Rick Perry took an absolute beating last night over his decision to require Merck's HPV vaccine for Texas schoolgirls, not just during the debate from Michele Bachmann, but also afterwards from Fox's Sarah Palin and Greta van Susteren.
Palin was particularly harsh, invoking her experience as a half-term governor (she decided not to require the HPV vaccine) to make the case that Perry's decision was "evidence of some crony capitalism" at work.

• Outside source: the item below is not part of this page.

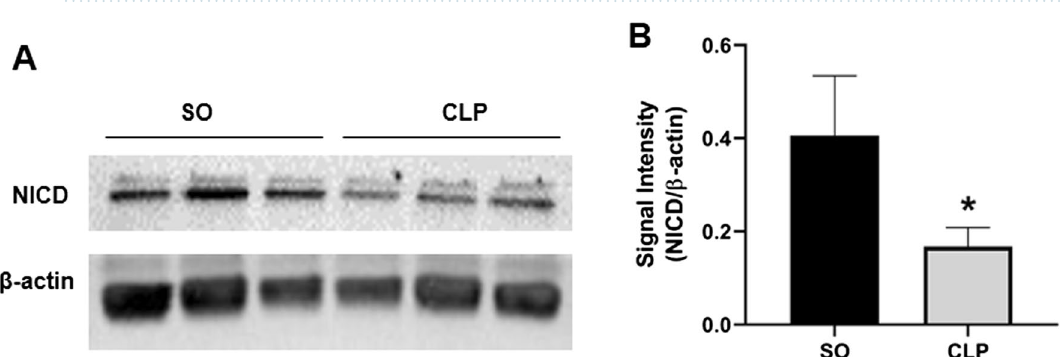
Figure 4. Sepsis down-regulated Notch intracellular domain (NICD) level in mouse aorta. Representative Western blot images ( A ) and bar diagram ( B ) showing the effect of sepsis on the protein level of NICD in mouse aorta (n = 5). Vertical bars represent SEM. ‘n’ represents number of independent samples from different groups. Data were analyzed by unpaired student’s ‘t’ test. * p < 0.05 vs. SO. The NICD and β-actin bands were cropped from full blot (Supplementary Fig. S1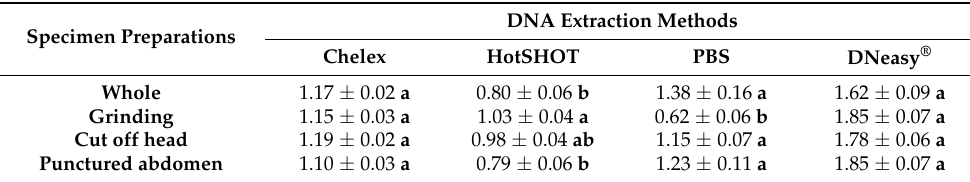
Table 4. Comparison among DNA purity ratios A 260 /A 280 (mean ± SE, n = 14) of the specimen preparation procedures in four DNA extraction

GRETA VAN SUSTEREN: There was the whole question about the vaccine in Texas and Governor Perry signing an executive order so that 11 and 12-year-olds would have this vaccine. You could opt out, but you were automatically in. And there was some context — or some discussion about they preferred that you — you know, you opt in, rather than you opt out. I’ll tell you what stunned me in the discussion is that she said — and I’m going to get more information from her later when she’s on — she said that the reason that Governor Perry said it, or she suggested it strongly, was because of a campaign contribution, that someone in his office or a prior employee went to work for the drug manufacturer. And I thought — I mean, that’s the same sort of thing that really makes Americans mad, the cronyism or the suggestion that things — you know, that it isn’t a level playing field out there. And I’m going to ask her about because that’s a serious charge to level against Governor Perry. But that — I was — I was very surprised by that.

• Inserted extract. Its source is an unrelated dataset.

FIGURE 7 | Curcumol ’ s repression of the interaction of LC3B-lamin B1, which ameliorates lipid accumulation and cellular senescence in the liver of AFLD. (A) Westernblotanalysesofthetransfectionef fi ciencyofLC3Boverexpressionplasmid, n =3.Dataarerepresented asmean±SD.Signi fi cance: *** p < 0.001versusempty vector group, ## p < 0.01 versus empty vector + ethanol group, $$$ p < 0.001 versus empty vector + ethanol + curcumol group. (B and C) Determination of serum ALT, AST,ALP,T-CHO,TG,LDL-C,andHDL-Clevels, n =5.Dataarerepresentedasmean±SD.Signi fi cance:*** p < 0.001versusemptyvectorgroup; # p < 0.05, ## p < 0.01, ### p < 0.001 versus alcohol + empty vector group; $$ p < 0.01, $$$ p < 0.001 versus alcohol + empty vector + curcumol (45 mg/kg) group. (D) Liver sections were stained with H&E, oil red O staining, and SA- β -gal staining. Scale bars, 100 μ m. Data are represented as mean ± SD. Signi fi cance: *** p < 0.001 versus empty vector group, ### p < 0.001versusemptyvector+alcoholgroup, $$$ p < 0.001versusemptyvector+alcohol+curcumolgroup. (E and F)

SARAH PALIN: Well, someone? That someone, as Michele Bachmann pointed out, was Governor Perry’s former chief of staff, who then went to work for a drug company who made the drug that would be required of the Texan government to mandate that, that our young daughters would have to be inoculated against potential disease from the company that his former chief of staff was lobbying for. That’s crony capitalism. […] Fighting the crony capitalism is a tough thing to do within your own party. You have to go up against the big guns. And they will try to destroy you. […] Michele Bachmann tried to make that point tonight. And watch, she’s going to get — potentially, she’s going to get crucified by some in the party who say, Don’t, you know, don’t’ violate Reagan’s 11th Commandment and don’t call somebody out in your own party on something like that. Well, no, we have to call one another out on things that have led to the crony capitalism. […] I was governor of Alaska at the time that that issue came down, and I told our health and human services department Alaska was not going to mandate immunizations for our teenage daughters. And there had to have been something to that whole issue because it just didn’t sound like Governor Perry. Governor Perry was, you know, the proverbial anti-government type of maverick there in Texas, and yet on this issue, he decided that he was going to know better than a parent was going to know in terms of what the health care or health benefit would be for their teenage daughters. So I knew there was something to it. […] I knew even at that time something was up with that issue, and now we’re finding that, yes, something was up with that issue. And it was a — it was kind of an illustration or a big of evidence of some crony capitalism.
Beyond the particulars of this issue, the thing that struck me about both van Susteren and Palin is that their criticism of Perry went straight to the core of his character. It's not that they wouldn't support him if he won the nomination, but it's pretty clear that along with much of the rest of the folks at Fox, they do not want to see Perry as the GOP nominee.